Он принялся нарезать хлеб, чтоб не ходить в бункер. Возьмешь с собой автомат — вызовешь подозрение, а остаться без оружия не хочется. Может получиться, как с Кленом. Всякого можешь ждать, когда появляется Кучинскас… А хлебушек пахнет рожью и домом. Мария такой печет. Спросил бы, как они там, но чувствует, что не следует, — если знают что-то, сами скажут. Но проходят минуты, такие тяжкие, давящие, а ни Шиповник, ни Кучинскас даже издали разговора не заводят, хотя в прошлый раз обещали непременно разузнать. Говорят о развалившемся колхозе, нюхают пахучую колбасу, чмокают губами, начисто позабыв о нем и о своих обещаниях. Плохо. Совсем плохо, когда знают, что ждешь вестей, но тебе ничего не говорят. Или там большая беда, или тебе не доверяют и только выжидают момент… Удобный случай они все равно найдут, как ни остерегайся. Все равно подкараулят, спящего удавят, даже не успеешь проснуться. Наверняка об этом они и шептались вдвоем… Лучше самому напасть. Когда все будут заняты едой и выпивкой. Более подходящего случая не дождешься. Все расположились вкруг, словно специально рассаженные. Кучинскаса следовало бы оставить. В его руках все ниточки. Достаточно было бы его одного взять живым, потому что, наверно, знает побольше самого Шиповника. Лишь бы удалось, лишь бы все до конца… Думать и ждать больше некогда. Прикончить спящих? Но до ночи и сам можешь не дожить. И Кучинскаса потом лови. Без него лучше не возвращаться. Никто бы не простил этого. Не велико утешение, что ухлопаешь троих, а вся банда останется, и без Кучинскаса никто тебе дорогу не покажет. За этим ты сюда и пришел, чтобы всех можно было взять. Некогда рассуждать. Потом будет поздно. Повесят камень на шею, и будешь лежать на дне трясины, никто даже не узнает, где искать. Кучинскас наверняка с телегой. Не потащит ведь такой груз на себе. Лошадь оставил где-нибудь в лесу. На его телеге и поедешь до волости. Важно живым его туда доставить. А заговорить-то заговорит, когда прижмут хорошенько. Только как бы по пути не сбежал, связать надо. Силен как бык. Такого не так-то просто связать. Придется под автоматом гнать. Ну а если вздумает бежать?..

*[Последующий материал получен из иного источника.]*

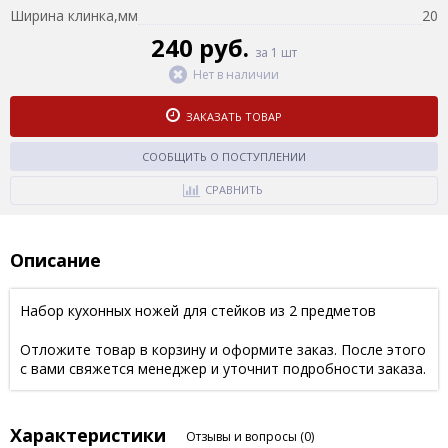
Ширина клинка,мм
20
240 руб.
за 1 шт
Нет в наличии
ЗАКАЗАТЬ ТОВАР
СООБЩИТЬ О ПОСТУПЛЕНИИ
СРАВНИТЬ
Описание
Набор кухонных ножей для стейков из 2 предметов
Отложите товар в корзину и оформите заказ. После этого
с вами свяжется менеджер и уточнит подробности заказа.
Характеристики
Отзывы и вопросы
(0)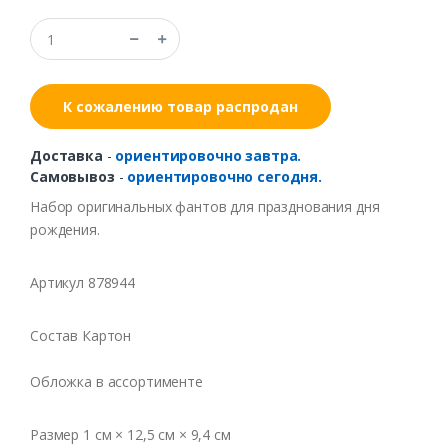
К сожалению товар распродан
Доставка
-
ориентировочно завтра.
Самовывоз
-
ориентировочно сегодня.
Набор оригинальных фантов для празднования дня
рождения.
Артикул 878944
Состав Картон
Обложка в ассортименте
Размер 1 см × 12,5 см × 9,4 см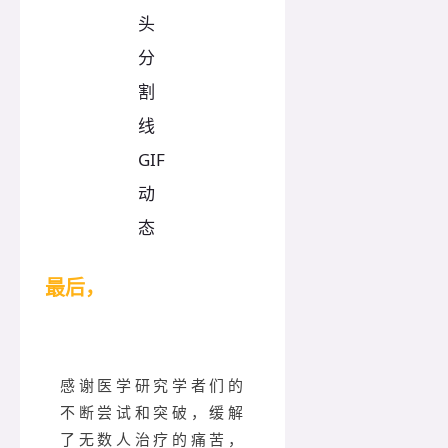
最后，
感谢医学研究学者们的
不断尝试和突破，缓解
了无数人治疗的痛苦，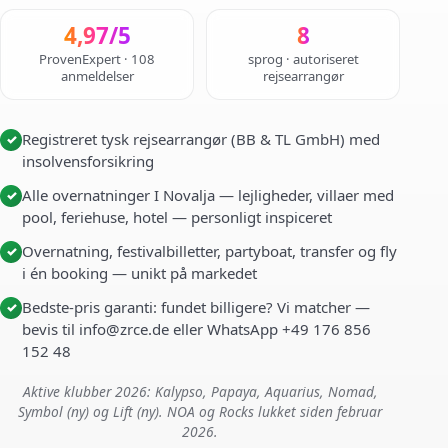
4,97/5
8
ProvenExpert · 108
sprog · autoriseret
anmeldelser
rejsearrangør
Registreret tysk rejsearrangør (BB & TL GmbH) med
✓
insolvensforsikring
Alle overnatninger I Novalja — lejligheder, villaer med
✓
pool, feriehuse, hotel — personligt inspiceret
Overnatning, festivalbilletter, partyboat, transfer og fly
✓
i én booking — unikt på markedet
Bedste-pris garanti: fundet billigere? Vi matcher —
✓
bevis til info@zrce.de eller WhatsApp +49 176 856
152 48
Aktive klubber 2026: Kalypso, Papaya, Aquarius, Nomad,
Symbol (ny) og Lift (ny). NOA og Rocks lukket siden februar
2026.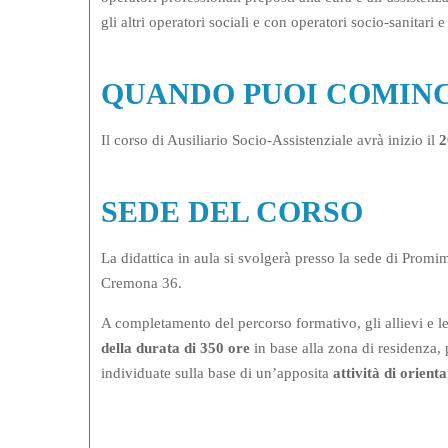
gli altri operatori sociali e con operatori socio-sanitari e 
QUANDO PUOI COMIN
Il corso di Ausiliario Socio-Assistenziale avrà inizio il
2
SEDE DEL CORSO
La didattica in aula si svolgerà presso la sede di Promi
Cremona 36.
A completamento del percorso formativo, gli allievi e l
della durata di 350 ore
in base alla zona di residenza, 
individuate sulla base di un’apposita
attività di orien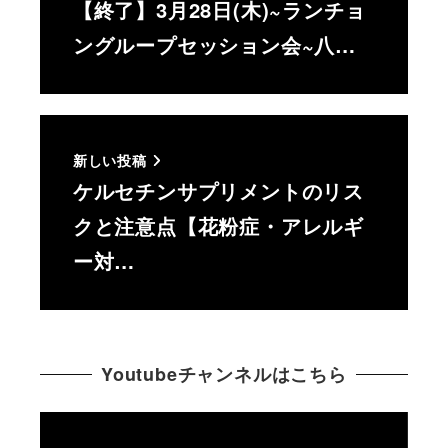
【終了】3月28日(木)~ランチョ
ングループセッション会~八…
新しい投稿
ケルセチンサプリメントのリス
クと注意点【花粉症・アレルギ
ー対…
Youtubeチャンネルはこちら
動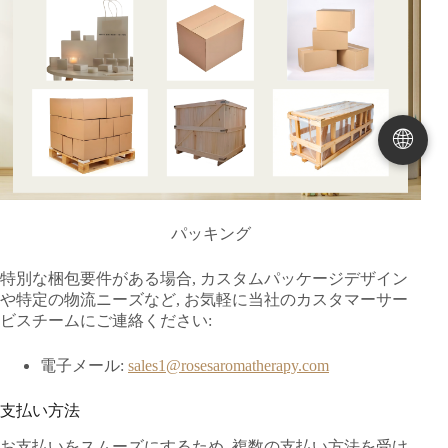
🌐
パッキング
特別な梱包要件がある場合, カスタムパッケージデザイン
や特定の物流ニーズなど, お気軽に当社のカスタマーサー
ビスチームにご連絡ください:
電子メール:
sales1@rosesaromatherapy.com
支払い方法
お支払いをスムーズにするため, 複数の支払い方法を受け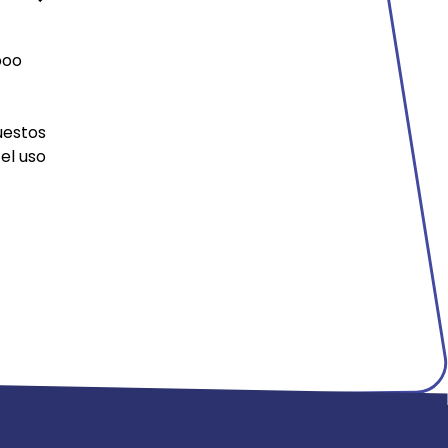
boo
uestos
el uso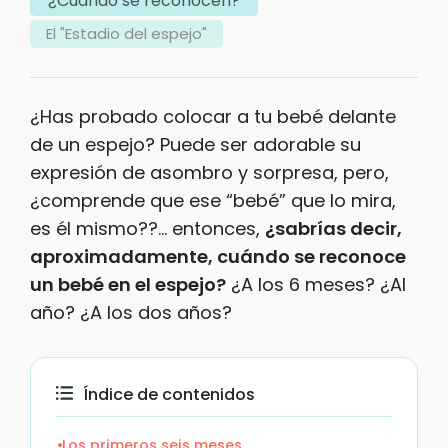
¿Cuándo se reconocen?
El "Estadio del espejo"
¿Has probado colocar a tu bebé delante
de un espejo? Puede ser adorable su
expresión de asombro y sorpresa, pero,
¿comprende que ese “bebé” que lo mira,
es él mismo??… entonces,
¿sabrías decir,
aproximadamente, cuándo se reconoce
un bebé en el espejo?
¿A los 6 meses? ¿Al
año? ¿A los dos años?
Índice de contenidos
Los primeros seis meses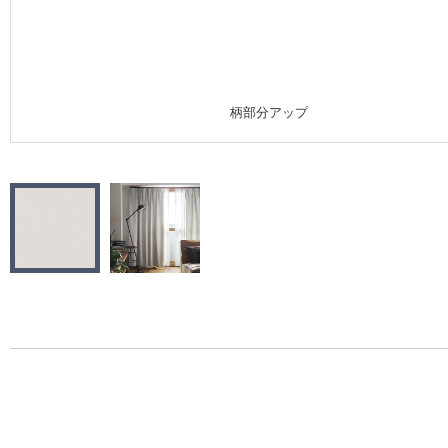
施工事例
施工事例 トップ
柄部分アップ
医療・福祉施設
ホテル・オフィス・店舗
モデルハウス
新築戸建・マンション
#リリカラのある暮らし
リリカラノート
ショールーム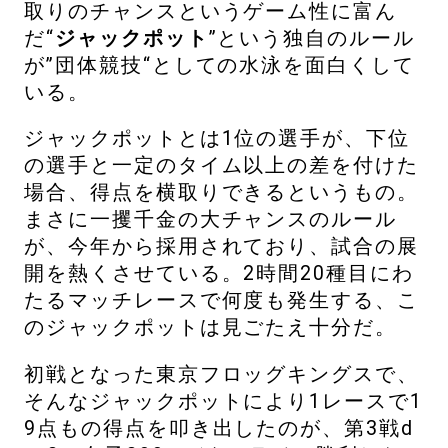
取りのチャンスというゲーム性に富ん
だ“
ジャックポット
”という独自のルール
が”団体競技“としての水泳を面白くして
いる。
ジャックポットとは1位の選手が、下位
の選手と一定のタイム以上の差を付けた
場合、得点を横取りできるというもの。
まさに一攫千金の大チャンスのルール
が、今年から採用されており、試合の展
開を熱くさせている。2時間20種目にわ
たるマッチレースで何度も発生する、こ
のジャックポットは見ごたえ十分だ。
初戦となった東京フロッグキングスで、
そんなジャックポットにより1レースで1
9点もの得点を叩き出したのが、第3戦d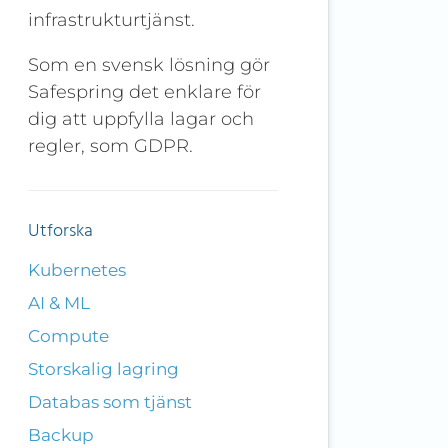
infrastrukturtjänst.
Som en svensk lösning gör
Safespring det enklare för
dig att uppfylla lagar och
regler, som GDPR.
Utforska
Kubernetes
AI & ML
Compute
Storskalig lagring
Databas som tjänst
Backup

Он смотрит на Кучинскаса, на его красную крепкую шею, но так и не может решить — станет тот убегать или нет, потому что из бункера вылезает Крот с чашками в обнимку. Не стакан один, а чашки несет. И голубую с белыми цветочками — Клена. Тем лучше. Сразу всем нальет, и руки у всех будут заняты. Сам нальет. Потом отложит в сторону грелку и сделает то, зачем пришел сюда и чего терпеливо ждал эти бесконечно долгие месяцы.